The Foundation Functioned as an Arm of the Trump Campaign

In recent years, the Foundation mainly worked to benefit Trump's presidential campaign. Per the Washington Post,

In 2016, state investigators allege, Trump effectively 'ceded control' of his charity to his political campaign. He raised more than $2 million at a fundraiser in Iowa that flowed into the foundation. Then, the state said, Trump campaign manager Corey Lewandowski determined when and where it would be given away.

'Is there any way we can make some disbursements . . . this week while in Iowa?' Lewandowski wrote in an email cited in Underwood’s lawsuit.

Trump gave away oversize checks from the foundation at campaign events in the key early-voting states of Iowa and New Hampshire, pausing his campaign rallies to donate to local veterans’ groups.

Federal law prohibits charities from participating in political campaigns. As president, Trump has called repeatedly for that law to be repealed.

Again, the Foundation was acting directly to promote Donald Trump's interests.

The Foundation Had No Meaningful Governance Structure Beyond Trump's Whims

Finally, the Foundation seemed to have no meaningful governance structure that could counter its use as a family "piggy bank"

The attorney general’s investigation turned up evidence that Donald Trump Jr., Eric Trump and Ivanka Trump — all listed as officers of the charity — had never held a board meeting. The board hadn’t met since 1999. The charity’s official treasurer, Trump Organization executive Allen Weisselberg, told investigators that he wasn’t aware that he was on the board.

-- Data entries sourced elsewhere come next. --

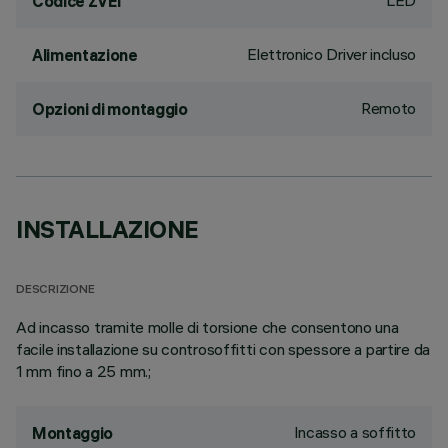
LED
Codice ZVEI
Elettronico Driver incluso
Alimentazione
Remoto
Opzioni di montaggio
INSTALLAZIONE
DESCRIZIONE
Ad incasso tramite molle di torsione che consentono una
facile installazione su controsoffitti con spessore a partire da
1 mm fino a 25 mm.;
Incasso a soffitto
Montaggio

State investigators asked him what the foundation’s policies were to determine whether its payments were proper.

'There’s no policy, just so you understand,' Weisselberg said.

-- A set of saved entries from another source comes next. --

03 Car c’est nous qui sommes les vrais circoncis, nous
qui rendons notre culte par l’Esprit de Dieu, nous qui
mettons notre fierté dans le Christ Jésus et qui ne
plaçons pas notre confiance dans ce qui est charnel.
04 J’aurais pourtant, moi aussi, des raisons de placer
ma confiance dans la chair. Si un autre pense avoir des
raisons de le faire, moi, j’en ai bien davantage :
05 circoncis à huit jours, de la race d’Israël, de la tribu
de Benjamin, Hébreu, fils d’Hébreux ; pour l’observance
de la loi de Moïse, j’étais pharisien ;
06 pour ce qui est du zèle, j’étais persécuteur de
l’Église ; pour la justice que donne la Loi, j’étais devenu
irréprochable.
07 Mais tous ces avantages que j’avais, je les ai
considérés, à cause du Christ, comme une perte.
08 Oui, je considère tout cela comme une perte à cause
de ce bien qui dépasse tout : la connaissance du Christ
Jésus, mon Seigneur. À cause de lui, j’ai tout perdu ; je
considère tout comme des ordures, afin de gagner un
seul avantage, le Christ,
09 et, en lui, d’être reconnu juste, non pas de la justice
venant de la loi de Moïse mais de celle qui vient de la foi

So, thanks to the investigations that have swirled around Donald Trump and company since he began his campaign for the presidency, we have seen an amazingly blatant example of a non-profit charitable foundation used not to improve society, but to support the "broken system," and particularly the advantageous position of the charity's founder within the system.


Further Discussion

This example may be extreme, but it may not be unique.  Vox just published an opinion piece entitled,"The Trump Foundation shows just how preposterously light our oversight of charity is." It noted,

As the political theorist Rob Reich explains in his new book Just Giving, we really don’t expect much from foundations as a matter of public policy.

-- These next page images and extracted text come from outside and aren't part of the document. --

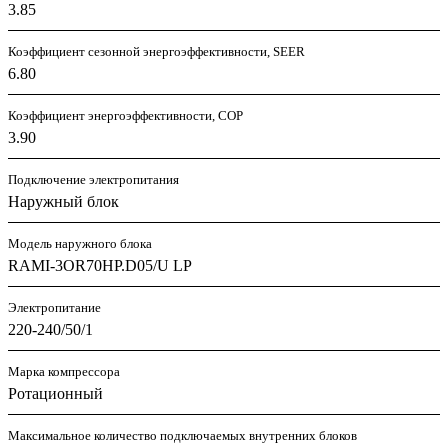
3.85
Коэффициент сезонной энергоэффективности, SEER
6.80
Коэффициент энергоэффективности, COP
3.90
Подключение электропитания
Наружный блок
Модель наружного блока
RAMI-3OR70HP.D05/U LP
Электропитание
220-240/50/1
Марка компрессора
Ротационный
Максимальное количество подключаемых внутренних блоков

They don’t have to have a website or some other way for interested charities to contact them about funding. They don’t have to make their giving strategy publicly available or accessible in any way. They do have to fill out 990-F tax forms, which are public and provide some information on their assets, spending, and grant recipients. But those take the form of long, difficult-to-parse tax documents, and crafty philanthropists can get around these requirements by starting up offshore foundations. And there are basically no requirements to speak of beyond filing a 990-F and spending at least 5 percent of assets every year.

'Foundations are often black boxes, stewarding and distributing private assets for public purposes, as identified and defined by the donor, about which the public knows very little and can find out very little,' Reich writes.

Maybe the revelations about the Trump Foundation will inspire a more skeptical look at "do-gooder" foundations.  We need to know the extent to which they are devoted to the interests of rich insiders rather than of society at large.  Per Giridharadas, shining more light on their obscure operations might inspire them to start

listening to more of society’s losers, and fewer winners. 'The powerful are very good at disseminating their own bullshit,” he says. 'They don’t need the intellectual reputation laundering of ideas festivals to make their heavily marketed bullshit smell even sweeter.'

'I sincerely believe,' he says, 'that had more of the institutions of this country – and particularly those involved in thinking and ideas, not just conferences but all kinds of things – been more skeptical of elite fantasies and more mindful of what was actually going on in other people’s lives in this country, I think it’s very possible we wouldn’t have orange Mussolini in the White House.

We also could have had real health care reform.